Passage to read:
• • • • •
I have a column in a data frame like this (it includes many more address):
Address |
---|
287 Andover Pl Robbinsville NJ 08691 |
1 Oxford Ct Princeton Jct NJ 08550 |
244 N Post Rd Princeton Jct NJ 08550 |
3 Gates Ct West Windsor NJ 08550 |
How can I separate these addresses into 2 columns, so that it has the number and street address in one column, and the city, state, zip in another like this:
Address 1 | Address 2 |
---|---|
287 Andover Pl | Robbinsville NJ 08691 |
1 Oxford Ct | Princeton Jct NJ 08550 |
244 N Post Rd | Princeton Jct NJ 08550 |
3 Gates Ct | West Windsor NJ 08550 |
I have tried doing this by separating everything by space from the right, but some towns include two words in their names, and thus this way does not work.
# put zip code into separate column
clean_df[['prop_addressLine1','Owner Zip']] = clean_df['Owner Address'].str.rsplit(' ', n=1, expand=True)
# separate street, city, and state into their own columns:
clean_df[['Owner Street','Owner City','Owner State']] = clean_df['prop_addressLine1'].str.rsplit(' ', n=2, expand=True)
I was thinking of separating everything into separate columns by space, but there are irregular spaces, and I have not figured out how to make it work.
One option is to use the street type abbreviations (Ct/Pl/Rd) as delimiters and to extract
the two parts:
df[['Address 1', 'Address 2']] = (df['Address'].str
.extract('^(.*?(?:Pl|Ct|Rd)) (.*)$')
)
• • • • •
Data below:
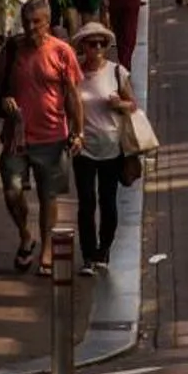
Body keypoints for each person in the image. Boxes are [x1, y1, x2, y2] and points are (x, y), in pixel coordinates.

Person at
• • • • •
Brief A:
Name every column of clean_df that the pandas address-splitting thread's rsplit code reads from or writes to.
Brief B:
Write the next part of the pandas address-splitting thread, picking up after its last line of code.
The data plays no part in this work.

Final answer A:
Owner Address, prop_addressLine1, Owner Zip, Owner Street, Owner City, Owner State

Final answer B:
If you want to handle more complex addresses, you'll need a parser. For example with usaddress
:
import usaddress
def address_split(addr):
address1 = []
address2 = []
flag = False
for val, k in usaddress.parse(addr):
if k == 'PlaceName':
flag = True
if flag:
address2.append(val)
else:
address1.append(val)
return ' '.join(address1), ' '.join(address2)
df['Address 1'], df['Address 2'] = list(zip(*map(address_split, df['Address'])))
Output:
Address Address 1 Address 2
0 287 Andover Pl Robbinsville NJ 08691 287 Andover Pl Robbinsville NJ 08691
1 1 Oxford Ct Princeton Jct NJ 08550 1 Oxford Ct Princeton Jct NJ 08550
2 244 N Post Rd Princeton Jct NJ 08550 244 N Post Rd Princeton Jct NJ 08550
3 3 Gates Ct West Windsor NJ 08550 3 Gates Ct West Windsor NJ 08550
Intermediate with usaddress.parse
:
# usaddress.parse('244 N Post Rd Princeton Jct NJ 08550')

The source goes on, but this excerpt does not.